### [Goal of the exercise]
Each line in the records below, from the one that contains "uncertain whether benign" to the one that contains "an IHC photomicrograph", should be reproduced exactly, the first and last included.

[Records from a data collection]

··········

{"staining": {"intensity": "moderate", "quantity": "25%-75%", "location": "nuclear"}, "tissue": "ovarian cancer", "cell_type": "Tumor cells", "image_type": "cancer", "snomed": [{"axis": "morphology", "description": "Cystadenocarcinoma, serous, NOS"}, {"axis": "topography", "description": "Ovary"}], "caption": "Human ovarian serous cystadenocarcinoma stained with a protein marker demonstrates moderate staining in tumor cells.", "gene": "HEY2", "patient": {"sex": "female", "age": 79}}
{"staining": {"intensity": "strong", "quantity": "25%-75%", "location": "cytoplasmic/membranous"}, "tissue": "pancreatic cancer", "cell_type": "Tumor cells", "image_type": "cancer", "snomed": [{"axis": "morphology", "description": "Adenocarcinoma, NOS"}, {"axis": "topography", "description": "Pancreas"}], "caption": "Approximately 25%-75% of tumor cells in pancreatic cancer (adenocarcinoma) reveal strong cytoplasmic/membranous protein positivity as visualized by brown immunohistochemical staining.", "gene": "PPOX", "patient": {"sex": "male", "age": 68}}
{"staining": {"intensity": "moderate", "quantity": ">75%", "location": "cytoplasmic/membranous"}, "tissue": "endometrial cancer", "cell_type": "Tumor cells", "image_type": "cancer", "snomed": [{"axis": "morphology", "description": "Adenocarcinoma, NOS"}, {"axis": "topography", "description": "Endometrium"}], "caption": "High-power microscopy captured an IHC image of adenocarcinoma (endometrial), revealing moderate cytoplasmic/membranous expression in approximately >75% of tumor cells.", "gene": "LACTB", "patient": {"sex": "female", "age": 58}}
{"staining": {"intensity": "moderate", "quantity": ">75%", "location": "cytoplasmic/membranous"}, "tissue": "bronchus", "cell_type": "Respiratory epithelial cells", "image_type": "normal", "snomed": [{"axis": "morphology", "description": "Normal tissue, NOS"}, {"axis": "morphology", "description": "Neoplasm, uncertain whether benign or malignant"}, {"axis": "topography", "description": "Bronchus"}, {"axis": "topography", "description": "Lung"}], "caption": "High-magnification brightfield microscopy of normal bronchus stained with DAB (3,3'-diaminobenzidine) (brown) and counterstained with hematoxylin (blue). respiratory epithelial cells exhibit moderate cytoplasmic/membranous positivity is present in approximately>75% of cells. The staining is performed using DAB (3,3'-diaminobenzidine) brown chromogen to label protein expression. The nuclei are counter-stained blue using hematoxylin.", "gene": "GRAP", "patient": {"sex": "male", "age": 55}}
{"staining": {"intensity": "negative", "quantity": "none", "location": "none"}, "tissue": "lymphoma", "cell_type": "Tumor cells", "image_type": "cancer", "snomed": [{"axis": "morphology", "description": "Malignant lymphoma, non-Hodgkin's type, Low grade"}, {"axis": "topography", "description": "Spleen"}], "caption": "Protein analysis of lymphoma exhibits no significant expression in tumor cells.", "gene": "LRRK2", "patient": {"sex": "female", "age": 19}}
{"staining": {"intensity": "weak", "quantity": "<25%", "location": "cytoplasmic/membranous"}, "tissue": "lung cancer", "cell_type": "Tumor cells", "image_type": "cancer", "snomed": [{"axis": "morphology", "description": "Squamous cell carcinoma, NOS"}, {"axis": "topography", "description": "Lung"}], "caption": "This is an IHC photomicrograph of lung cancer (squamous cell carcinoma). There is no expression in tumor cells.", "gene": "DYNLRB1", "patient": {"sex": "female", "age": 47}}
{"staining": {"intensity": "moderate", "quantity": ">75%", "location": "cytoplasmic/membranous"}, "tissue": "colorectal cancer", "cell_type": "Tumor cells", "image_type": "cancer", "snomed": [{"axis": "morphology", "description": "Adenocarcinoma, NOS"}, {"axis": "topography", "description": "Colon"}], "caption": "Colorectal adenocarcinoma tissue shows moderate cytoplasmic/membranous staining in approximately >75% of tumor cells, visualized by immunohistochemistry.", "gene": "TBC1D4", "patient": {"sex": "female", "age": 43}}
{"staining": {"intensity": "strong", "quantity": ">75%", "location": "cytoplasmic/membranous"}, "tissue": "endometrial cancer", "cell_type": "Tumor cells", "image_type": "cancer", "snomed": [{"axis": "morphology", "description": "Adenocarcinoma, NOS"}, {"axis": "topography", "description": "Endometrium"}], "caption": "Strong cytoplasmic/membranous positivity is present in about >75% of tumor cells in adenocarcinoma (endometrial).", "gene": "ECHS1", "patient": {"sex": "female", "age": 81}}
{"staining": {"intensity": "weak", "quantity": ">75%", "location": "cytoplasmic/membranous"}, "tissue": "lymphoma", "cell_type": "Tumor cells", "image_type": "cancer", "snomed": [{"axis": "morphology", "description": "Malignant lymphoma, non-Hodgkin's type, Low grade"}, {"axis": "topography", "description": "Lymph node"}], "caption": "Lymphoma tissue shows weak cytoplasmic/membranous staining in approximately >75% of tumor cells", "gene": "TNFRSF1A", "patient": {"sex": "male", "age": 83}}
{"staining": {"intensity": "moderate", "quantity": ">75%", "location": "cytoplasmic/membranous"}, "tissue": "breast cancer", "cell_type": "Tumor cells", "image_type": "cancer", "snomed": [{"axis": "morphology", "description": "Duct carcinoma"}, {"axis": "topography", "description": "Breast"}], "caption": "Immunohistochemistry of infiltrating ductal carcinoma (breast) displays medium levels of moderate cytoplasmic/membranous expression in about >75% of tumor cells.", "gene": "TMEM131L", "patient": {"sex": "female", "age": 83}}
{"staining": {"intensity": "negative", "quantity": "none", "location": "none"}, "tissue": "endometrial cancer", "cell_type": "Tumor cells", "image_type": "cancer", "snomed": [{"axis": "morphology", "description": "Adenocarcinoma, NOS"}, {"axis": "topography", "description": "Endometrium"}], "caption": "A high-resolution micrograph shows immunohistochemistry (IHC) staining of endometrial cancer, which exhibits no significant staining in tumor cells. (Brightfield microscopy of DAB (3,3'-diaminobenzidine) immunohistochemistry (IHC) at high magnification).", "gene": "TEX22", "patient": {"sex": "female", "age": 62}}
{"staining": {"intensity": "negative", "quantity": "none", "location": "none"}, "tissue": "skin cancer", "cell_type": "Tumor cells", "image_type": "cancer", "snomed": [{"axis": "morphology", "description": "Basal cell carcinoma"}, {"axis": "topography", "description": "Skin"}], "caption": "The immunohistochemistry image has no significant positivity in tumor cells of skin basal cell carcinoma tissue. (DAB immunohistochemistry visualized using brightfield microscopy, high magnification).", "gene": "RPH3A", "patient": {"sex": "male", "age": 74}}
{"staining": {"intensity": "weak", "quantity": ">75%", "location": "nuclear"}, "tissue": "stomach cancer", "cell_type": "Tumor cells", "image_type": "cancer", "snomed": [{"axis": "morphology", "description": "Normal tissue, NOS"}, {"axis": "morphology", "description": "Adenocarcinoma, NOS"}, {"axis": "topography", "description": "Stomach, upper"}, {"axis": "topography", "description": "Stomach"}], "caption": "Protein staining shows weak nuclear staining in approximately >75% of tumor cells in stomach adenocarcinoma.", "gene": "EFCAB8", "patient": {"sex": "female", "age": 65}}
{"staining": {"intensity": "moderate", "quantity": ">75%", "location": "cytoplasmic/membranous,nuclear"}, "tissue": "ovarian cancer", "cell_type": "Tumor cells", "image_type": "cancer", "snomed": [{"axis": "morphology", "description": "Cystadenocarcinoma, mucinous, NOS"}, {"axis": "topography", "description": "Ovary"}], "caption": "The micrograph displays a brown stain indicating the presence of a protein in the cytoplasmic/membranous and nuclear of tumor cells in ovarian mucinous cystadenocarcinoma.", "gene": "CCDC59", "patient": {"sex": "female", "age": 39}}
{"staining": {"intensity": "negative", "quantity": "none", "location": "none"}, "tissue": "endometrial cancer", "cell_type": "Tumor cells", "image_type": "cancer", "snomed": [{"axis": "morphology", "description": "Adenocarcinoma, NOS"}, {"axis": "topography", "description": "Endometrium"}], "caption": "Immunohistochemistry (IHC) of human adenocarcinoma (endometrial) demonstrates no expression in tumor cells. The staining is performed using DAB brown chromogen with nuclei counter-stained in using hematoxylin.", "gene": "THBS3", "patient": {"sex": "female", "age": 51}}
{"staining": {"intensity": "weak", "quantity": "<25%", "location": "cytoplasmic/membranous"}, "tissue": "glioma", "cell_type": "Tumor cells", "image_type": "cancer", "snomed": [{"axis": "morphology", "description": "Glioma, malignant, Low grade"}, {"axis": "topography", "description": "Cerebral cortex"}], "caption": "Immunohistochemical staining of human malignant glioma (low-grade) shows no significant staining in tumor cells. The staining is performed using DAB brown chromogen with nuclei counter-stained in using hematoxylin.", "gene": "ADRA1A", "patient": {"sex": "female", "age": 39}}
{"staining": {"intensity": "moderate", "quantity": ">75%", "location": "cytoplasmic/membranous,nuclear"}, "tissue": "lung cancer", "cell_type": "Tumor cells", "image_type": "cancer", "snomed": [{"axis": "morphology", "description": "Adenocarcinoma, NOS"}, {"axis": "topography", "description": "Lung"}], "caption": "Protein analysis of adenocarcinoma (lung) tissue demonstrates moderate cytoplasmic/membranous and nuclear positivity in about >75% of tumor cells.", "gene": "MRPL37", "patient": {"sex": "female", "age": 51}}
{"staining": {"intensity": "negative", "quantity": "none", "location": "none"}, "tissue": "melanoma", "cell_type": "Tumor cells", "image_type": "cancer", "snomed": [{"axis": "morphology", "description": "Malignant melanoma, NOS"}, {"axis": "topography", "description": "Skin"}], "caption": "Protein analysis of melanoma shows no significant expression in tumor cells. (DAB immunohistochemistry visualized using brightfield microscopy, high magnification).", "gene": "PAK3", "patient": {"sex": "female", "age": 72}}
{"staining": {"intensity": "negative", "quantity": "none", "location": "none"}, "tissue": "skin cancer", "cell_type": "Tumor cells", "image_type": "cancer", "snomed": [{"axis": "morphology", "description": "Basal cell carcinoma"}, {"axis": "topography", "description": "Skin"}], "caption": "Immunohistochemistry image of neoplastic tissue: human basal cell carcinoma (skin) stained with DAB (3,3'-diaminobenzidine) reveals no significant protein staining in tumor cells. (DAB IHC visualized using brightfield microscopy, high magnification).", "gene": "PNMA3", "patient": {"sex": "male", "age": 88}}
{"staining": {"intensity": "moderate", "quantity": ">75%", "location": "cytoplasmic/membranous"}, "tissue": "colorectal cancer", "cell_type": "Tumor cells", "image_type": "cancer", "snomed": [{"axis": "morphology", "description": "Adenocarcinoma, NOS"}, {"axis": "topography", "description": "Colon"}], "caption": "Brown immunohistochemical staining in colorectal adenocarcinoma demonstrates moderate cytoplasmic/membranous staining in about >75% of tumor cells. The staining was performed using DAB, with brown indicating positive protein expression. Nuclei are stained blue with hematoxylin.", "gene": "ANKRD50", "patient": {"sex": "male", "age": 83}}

··········

### [Task result]
{"staining": {"intensity": "moderate", "quantity": ">75%", "location": "cytoplasmic/membranous"}, "tissue": "bronchus", "cell_type": "Respiratory epithelial cells", "image_type": "normal", "snomed": [{"axis": "morphology", "description": "Normal tissue, NOS"}, {"axis": "morphology", "description": "Neoplasm, uncertain whether benign or malignant"}, {"axis": "topography", "description": "Bronchus"}, {"axis": "topography", "description": "Lung"}], "caption": "High-magnification brightfield microscopy of normal bronchus stained with DAB (3,3'-diaminobenzidine) (brown) and counterstained with hematoxylin (blue). respiratory epithelial cells exhibit moderate cytoplasmic/membranous positivity is present in approximately>75% of cells. The staining is performed using DAB (3,3'-diaminobenzidine) brown chromogen to label protein expression. The nuclei are counter-stained blue using hematoxylin.", "gene": "GRAP", "patient": {"sex": "male", "age": 55}}
{"staining": {"intensity": "negative", "quantity": "none", "location": "none"}, "tissue": "lymphoma", "cell_type": "Tumor cells", "image_type": "cancer", "snomed": [{"axis": "morphology", "description": "Malignant lymphoma, non-Hodgkin's type, Low grade"}, {"axis": "topography", "description": "Spleen"}], "caption": "Protein analysis of lymphoma exhibits no significant expression in tumor cells.", "gene": "LRRK2", "patient": {"sex": "female", "age": 19}}
{"staining": {"intensity": "weak", "quantity": "<25%", "location": "cytoplasmic/membranous"}, "tissue": "lung cancer", "cell_type": "Tumor cells", "image_type": "cancer", "snomed": [{"axis": "morphology", "description": "Squamous cell carcinoma, NOS"}, {"axis": "topography", "description": "Lung"}], "caption": "This is an IHC photomicrograph of lung cancer (squamous cell carcinoma). There is no expression in tumor cells.", "gene": "DYNLRB1", "patient": {"sex": "female", "age": 47}}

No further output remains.